Your assignment → A faithful copy of every record is needed here. Images must not appear in it.

+===+

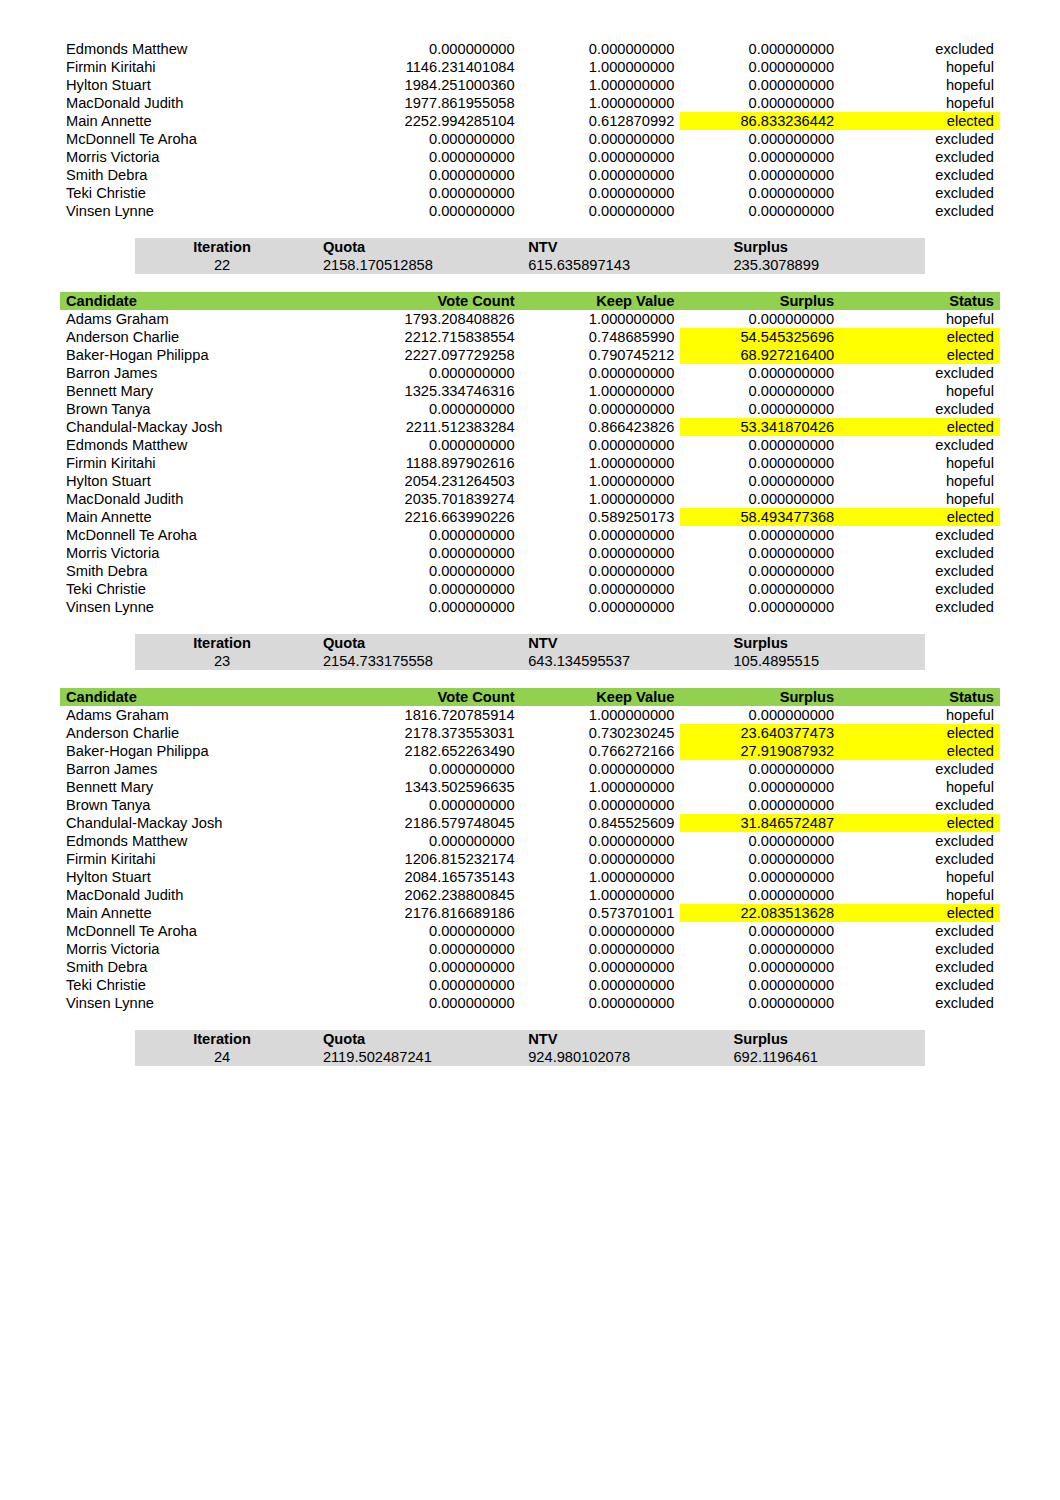| Edmonds Matthew | 0.000000000 | 0.000000000 | 0.000000000 | excluded |
| Firmin Kiritahi | 1146.231401084 | 1.000000000 | 0.000000000 | hopeful |
| Hylton Stuart | 1984.251000360 | 1.000000000 | 0.000000000 | hopeful |
| MacDonald Judith | 1977.861955058 | 1.000000000 | 0.000000000 | hopeful |
| Main Annette | 2252.994285104 | 0.612870992 | 86.833236442 | elected |
| McDonnell Te Aroha | 0.000000000 | 0.000000000 | 0.000000000 | excluded |
| Morris Victoria | 0.000000000 | 0.000000000 | 0.000000000 | excluded |
| Smith Debra | 0.000000000 | 0.000000000 | 0.000000000 | excluded |
| Teki Christie | 0.000000000 | 0.000000000 | 0.000000000 | excluded |
| Vinsen Lynne | 0.000000000 | 0.000000000 | 0.000000000 | excluded |
| Iteration | Quota | NTV | Surplus |
| --- | --- | --- | --- |
| 22 | 2158.170512858 | 615.635897143 | 235.3078899 |
| Candidate | Vote Count | Keep Value | Surplus | Status |
| --- | --- | --- | --- | --- |
| Adams Graham | 1793.208408826 | 1.000000000 | 0.000000000 | hopeful |
| Anderson Charlie | 2212.715838554 | 0.748685990 | 54.545325696 | elected |
| Baker-Hogan Philippa | 2227.097729258 | 0.790745212 | 68.927216400 | elected |
| Barron James | 0.000000000 | 0.000000000 | 0.000000000 | excluded |
| Bennett Mary | 1325.334746316 | 1.000000000 | 0.000000000 | hopeful |
| Brown Tanya | 0.000000000 | 0.000000000 | 0.000000000 | excluded |
| Chandulal-Mackay Josh | 2211.512383284 | 0.866423826 | 53.341870426 | elected |
| Edmonds Matthew | 0.000000000 | 0.000000000 | 0.000000000 | excluded |
| Firmin Kiritahi | 1188.897902616 | 1.000000000 | 0.000000000 | hopeful |
| Hylton Stuart | 2054.231264503 | 1.000000000 | 0.000000000 | hopeful |
| MacDonald Judith | 2035.701839274 | 1.000000000 | 0.000000000 | hopeful |
| Main Annette | 2216.663990226 | 0.589250173 | 58.493477368 | elected |
| McDonnell Te Aroha | 0.000000000 | 0.000000000 | 0.000000000 | excluded |
| Morris Victoria | 0.000000000 | 0.000000000 | 0.000000000 | excluded |
| Smith Debra | 0.000000000 | 0.000000000 | 0.000000000 | excluded |
| Teki Christie | 0.000000000 | 0.000000000 | 0.000000000 | excluded |
| Vinsen Lynne | 0.000000000 | 0.000000000 | 0.000000000 | excluded |
| Iteration | Quota | NTV | Surplus |
| --- | --- | --- | --- |
| 23 | 2154.733175558 | 643.134595537 | 105.4895515 |
| Candidate | Vote Count | Keep Value | Surplus | Status |
| --- | --- | --- | --- | --- |
| Adams Graham | 1816.720785914 | 1.000000000 | 0.000000000 | hopeful |
| Anderson Charlie | 2178.373553031 | 0.730230245 | 23.640377473 | elected |
| Baker-Hogan Philippa | 2182.652263490 | 0.766272166 | 27.919087932 | elected |
| Barron James | 0.000000000 | 0.000000000 | 0.000000000 | excluded |
| Bennett Mary | 1343.502596635 | 1.000000000 | 0.000000000 | hopeful |
| Brown Tanya | 0.000000000 | 0.000000000 | 0.000000000 | excluded |
| Chandulal-Mackay Josh | 2186.579748045 | 0.845525609 | 31.846572487 | elected |
| Edmonds Matthew | 0.000000000 | 0.000000000 | 0.000000000 | excluded |
| Firmin Kiritahi | 1206.815232174 | 0.000000000 | 0.000000000 | excluded |
| Hylton Stuart | 2084.165735143 | 1.000000000 | 0.000000000 | hopeful |
| MacDonald Judith | 2062.238800845 | 1.000000000 | 0.000000000 | hopeful |
| Main Annette | 2176.816689186 | 0.573701001 | 22.083513628 | elected |
| McDonnell Te Aroha | 0.000000000 | 0.000000000 | 0.000000000 | excluded |
| Morris Victoria | 0.000000000 | 0.000000000 | 0.000000000 | excluded |
| Smith Debra | 0.000000000 | 0.000000000 | 0.000000000 | excluded |
| Teki Christie | 0.000000000 | 0.000000000 | 0.000000000 | excluded |
| Vinsen Lynne | 0.000000000 | 0.000000000 | 0.000000000 | excluded |
| Iteration | Quota | NTV | Surplus |
| --- | --- | --- | --- |
| 24 | 2119.502487241 | 924.980102078 | 692.1196461 |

+===+

Task output →
| Edmonds Matthew | 0.000000000 | 0.000000000 | 0.000000000 | excluded |
| Firmin Kiritahi | 1146.231401084 | 1.000000000 | 0.000000000 | hopeful |
| Hylton Stuart | 1984.251000360 | 1.000000000 | 0.000000000 | hopeful |
| MacDonald Judith | 1977.861955058 | 1.000000000 | 0.000000000 | hopeful |
| Main Annette | 2252.994285104 | 0.612870992 | 86.833236442 | elected |
| McDonnell Te Aroha | 0.000000000 | 0.000000000 | 0.000000000 | excluded |
| Morris Victoria | 0.000000000 | 0.000000000 | 0.000000000 | excluded |
| Smith Debra | 0.000000000 | 0.000000000 | 0.000000000 | excluded |
| Teki Christie | 0.000000000 | 0.000000000 | 0.000000000 | excluded |
| Vinsen Lynne | 0.000000000 | 0.000000000 | 0.000000000 | excluded |
| Iteration | Quota | NTV | Surplus |
| --- | --- | --- | --- |
| 22 | 2158.170512858 | 615.635897143 | 235.3078899 |
| Candidate | Vote Count | Keep Value | Surplus | Status |
| --- | --- | --- | --- | --- |
| Adams Graham | 1793.208408826 | 1.000000000 | 0.000000000 | hopeful |
| Anderson Charlie | 2212.715838554 | 0.748685990 | 54.545325696 | elected |
| Baker-Hogan Philippa | 2227.097729258 | 0.790745212 | 68.927216400 | elected |
| Barron James | 0.000000000 | 0.000000000 | 0.000000000 | excluded |
| Bennett Mary | 1325.334746316 | 1.000000000 | 0.000000000 | hopeful |
| Brown Tanya | 0.000000000 | 0.000000000 | 0.000000000 | excluded |
| Chandulal-Mackay Josh | 2211.512383284 | 0.866423826 | 53.341870426 | elected |
| Edmonds Matthew | 0.000000000 | 0.000000000 | 0.000000000 | excluded |
| Firmin Kiritahi | 1188.897902616 | 1.000000000 | 0.000000000 | hopeful |
| Hylton Stuart | 2054.231264503 | 1.000000000 | 0.000000000 | hopeful |
| MacDonald Judith | 2035.701839274 | 1.000000000 | 0.000000000 | hopeful |
| Main Annette | 2216.663990226 | 0.589250173 | 58.493477368 | elected |
| McDonnell Te Aroha | 0.000000000 | 0.000000000 | 0.000000000 | excluded |
| Morris Victoria | 0.000000000 | 0.000000000 | 0.000000000 | excluded |
| Smith Debra | 0.000000000 | 0.000000000 | 0.000000000 | excluded |
| Teki Christie | 0.000000000 | 0.000000000 | 0.000000000 | excluded |
| Vinsen Lynne | 0.000000000 | 0.000000000 | 0.000000000 | excluded |
| Iteration | Quota | NTV | Surplus |
| --- | --- | --- | --- |
| 23 | 2154.733175558 | 643.134595537 | 105.4895515 |
| Candidate | Vote Count | Keep Value | Surplus | Status |
| --- | --- | --- | --- | --- |
| Adams Graham | 1816.720785914 | 1.000000000 | 0.000000000 | hopeful |
| Anderson Charlie | 2178.373553031 | 0.730230245 | 23.640377473 | elected |
| Baker-Hogan Philippa | 2182.652263490 | 0.766272166 | 27.919087932 | elected |
| Barron James | 0.000000000 | 0.000000000 | 0.000000000 | excluded |
| Bennett Mary | 1343.502596635 | 1.000000000 | 0.000000000 | hopeful |
| Brown Tanya | 0.000000000 | 0.000000000 | 0.000000000 | excluded |
| Chandulal-Mackay Josh | 2186.579748045 | 0.845525609 | 31.846572487 | elected |
| Edmonds Matthew | 0.000000000 | 0.000000000 | 0.000000000 | excluded |
| Firmin Kiritahi | 1206.815232174 | 0.000000000 | 0.000000000 | excluded |
| Hylton Stuart | 2084.165735143 | 1.000000000 | 0.000000000 | hopeful |
| MacDonald Judith | 2062.238800845 | 1.000000000 | 0.000000000 | hopeful |
| Main Annette | 2176.816689186 | 0.573701001 | 22.083513628 | elected |
| McDonnell Te Aroha | 0.000000000 | 0.000000000 | 0.000000000 | excluded |
| Morris Victoria | 0.000000000 | 0.000000000 | 0.000000000 | excluded |
| Smith Debra | 0.000000000 | 0.000000000 | 0.000000000 | excluded |
| Teki Christie | 0.000000000 | 0.000000000 | 0.000000000 | excluded |
| Vinsen Lynne | 0.000000000 | 0.000000000 | 0.000000000 | excluded |
| Iteration | Quota | NTV | Surplus |
| --- | --- | --- | --- |
| 24 | 2119.502487241 | 924.980102078 | 692.1196461 |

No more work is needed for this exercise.